--- RECORD EXCERPTS Enclosed Below ---

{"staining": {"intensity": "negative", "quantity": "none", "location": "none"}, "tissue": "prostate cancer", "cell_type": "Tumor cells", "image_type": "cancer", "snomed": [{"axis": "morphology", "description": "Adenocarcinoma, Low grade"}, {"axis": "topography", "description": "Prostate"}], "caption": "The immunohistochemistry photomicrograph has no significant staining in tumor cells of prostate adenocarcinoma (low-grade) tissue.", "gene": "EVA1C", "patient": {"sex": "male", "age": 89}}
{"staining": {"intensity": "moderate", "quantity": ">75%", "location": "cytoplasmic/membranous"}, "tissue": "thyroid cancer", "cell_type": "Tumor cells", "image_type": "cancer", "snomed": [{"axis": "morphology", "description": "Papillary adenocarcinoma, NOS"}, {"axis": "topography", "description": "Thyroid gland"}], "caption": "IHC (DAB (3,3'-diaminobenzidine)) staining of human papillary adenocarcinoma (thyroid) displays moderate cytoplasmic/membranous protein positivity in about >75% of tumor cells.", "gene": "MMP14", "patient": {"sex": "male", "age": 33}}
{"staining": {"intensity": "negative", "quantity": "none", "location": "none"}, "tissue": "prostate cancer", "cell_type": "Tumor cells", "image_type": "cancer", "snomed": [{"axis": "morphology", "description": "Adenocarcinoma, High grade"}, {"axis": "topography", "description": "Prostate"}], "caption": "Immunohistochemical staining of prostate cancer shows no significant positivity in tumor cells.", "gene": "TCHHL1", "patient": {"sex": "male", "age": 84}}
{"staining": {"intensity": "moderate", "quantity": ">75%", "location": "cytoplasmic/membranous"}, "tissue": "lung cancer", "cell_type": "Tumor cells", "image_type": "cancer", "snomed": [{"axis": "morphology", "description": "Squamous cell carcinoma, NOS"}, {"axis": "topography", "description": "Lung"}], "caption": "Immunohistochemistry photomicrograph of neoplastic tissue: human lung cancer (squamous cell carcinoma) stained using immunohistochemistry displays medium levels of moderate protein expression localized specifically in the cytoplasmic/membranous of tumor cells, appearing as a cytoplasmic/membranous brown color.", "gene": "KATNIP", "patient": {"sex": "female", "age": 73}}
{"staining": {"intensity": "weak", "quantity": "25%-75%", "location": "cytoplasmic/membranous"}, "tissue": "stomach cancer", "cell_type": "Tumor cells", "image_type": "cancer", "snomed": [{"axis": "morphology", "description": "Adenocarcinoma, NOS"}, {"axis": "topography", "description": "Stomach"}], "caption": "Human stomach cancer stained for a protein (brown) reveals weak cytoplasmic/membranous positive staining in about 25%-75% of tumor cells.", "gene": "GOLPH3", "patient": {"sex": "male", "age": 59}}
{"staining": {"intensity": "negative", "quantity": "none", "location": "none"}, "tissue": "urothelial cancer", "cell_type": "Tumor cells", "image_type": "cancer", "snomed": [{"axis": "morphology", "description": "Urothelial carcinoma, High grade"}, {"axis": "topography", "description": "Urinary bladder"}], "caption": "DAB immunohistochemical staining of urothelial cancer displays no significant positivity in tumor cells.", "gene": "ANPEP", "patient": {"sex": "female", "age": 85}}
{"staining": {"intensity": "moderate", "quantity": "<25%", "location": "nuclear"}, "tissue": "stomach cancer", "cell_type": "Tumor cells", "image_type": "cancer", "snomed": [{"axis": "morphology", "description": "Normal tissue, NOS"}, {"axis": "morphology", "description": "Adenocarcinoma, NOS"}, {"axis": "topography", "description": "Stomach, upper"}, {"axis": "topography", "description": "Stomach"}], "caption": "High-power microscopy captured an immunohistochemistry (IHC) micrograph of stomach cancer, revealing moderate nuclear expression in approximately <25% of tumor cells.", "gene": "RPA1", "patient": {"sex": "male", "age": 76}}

--- End of Enclosed RECORD EXCERPTS ---

Reproduce all of the records precisely. No word may differ.

{"staining": {"intensity": "negative", "quantity": "none", "location": "none"}, "tissue": "prostate cancer", "cell_type": "Tumor cells", "image_type": "cancer", "snomed": [{"axis": "morphology", "description": "Adenocarcinoma, Low grade"}, {"axis": "topography", "description": "Prostate"}], "caption": "The immunohistochemistry photomicrograph has no significant staining in tumor cells of prostate adenocarcinoma (low-grade) tissue.", "gene": "EVA1C", "patient": {"sex": "male", "age": 89}}
{"staining": {"intensity": "moderate", "quantity": ">75%", "location": "cytoplasmic/membranous"}, "tissue": "thyroid cancer", "cell_type": "Tumor cells", "image_type": "cancer", "snomed": [{"axis": "morphology", "description": "Papillary adenocarcinoma, NOS"}, {"axis": "topography", "description": "Thyroid gland"}], "caption": "IHC (DAB (3,3'-diaminobenzidine)) staining of human papillary adenocarcinoma (thyroid) displays moderate cytoplasmic/membranous protein positivity in about >75% of tumor cells.", "gene": "MMP14", "patient": {"sex": "male", "age": 33}}
{"staining": {"intensity": "negative", "quantity": "none", "location": "none"}, "tissue": "prostate cancer", "cell_type": "Tumor cells", "image_type": "cancer", "snomed": [{"axis": "morphology", "description": "Adenocarcinoma, High grade"}, {"axis": "topography", "description": "Prostate"}], "caption": "Immunohistochemical staining of prostate cancer shows no significant positivity in tumor cells.", "gene": "TCHHL1", "patient": {"sex": "male", "age": 84}}
{"staining": {"intensity": "moderate", "quantity": ">75%", "location": "cytoplasmic/membranous"}, "tissue": "lung cancer", "cell_type": "Tumor cells", "image_type": "cancer", "snomed": [{"axis": "morphology", "description": "Squamous cell carcinoma, NOS"}, {"axis": "topography", "description": "Lung"}], "caption": "Immunohistochemistry photomicrograph of neoplastic tissue: human lung cancer (squamous cell carcinoma) stained using immunohistochemistry displays medium levels of moderate protein expression localized specifically in the cytoplasmic/membranous of tumor cells, appearing as a cytoplasmic/membranous brown color.", "gene": "KATNIP", "patient": {"sex": "female", "age": 73}}
{"staining": {"intensity": "weak", "quantity": "25%-75%", "location": "cytoplasmic/membranous"}, "tissue": "stomach cancer", "cell_type": "Tumor cells", "image_type": "cancer", "snomed": [{"axis": "morphology", "description": "Adenocarcinoma, NOS"}, {"axis": "topography", "description": "Stomach"}], "caption": "Human stomach cancer stained for a protein (brown) reveals weak cytoplasmic/membranous positive staining in about 25%-75% of tumor cells.", "gene": "GOLPH3", "patient": {"sex": "male", "age": 59}}
{"staining": {"intensity": "negative", "quantity": "none", "location": "none"}, "tissue": "urothelial cancer", "cell_type": "Tumor cells", "image_type": "cancer", "snomed": [{"axis": "morphology", "description": "Urothelial carcinoma, High grade"}, {"axis": "topography", "description": "Urinary bladder"}], "caption": "DAB immunohistochemical staining of urothelial cancer displays no significant positivity in tumor cells.", "gene": "ANPEP", "patient": {"sex": "female", "age": 85}}
{"staining": {"intensity": "moderate", "quantity": "<25%", "location": "nuclear"}, "tissue": "stomach cancer", "cell_type": "Tumor cells", "image_type": "cancer", "snomed": [{"axis": "morphology", "description": "Normal tissue, NOS"}, {"axis": "morphology", "description": "Adenocarcinoma, NOS"}, {"axis": "topography", "description": "Stomach, upper"}, {"axis": "topography", "description": "Stomach"}], "caption": "High-power microscopy captured an immunohistochemistry (IHC) micrograph of stomach cancer, revealing moderate nuclear expression in approximately <25% of tumor cells.", "gene": "RPA1", "patient": {"sex": "male", "age": 76}}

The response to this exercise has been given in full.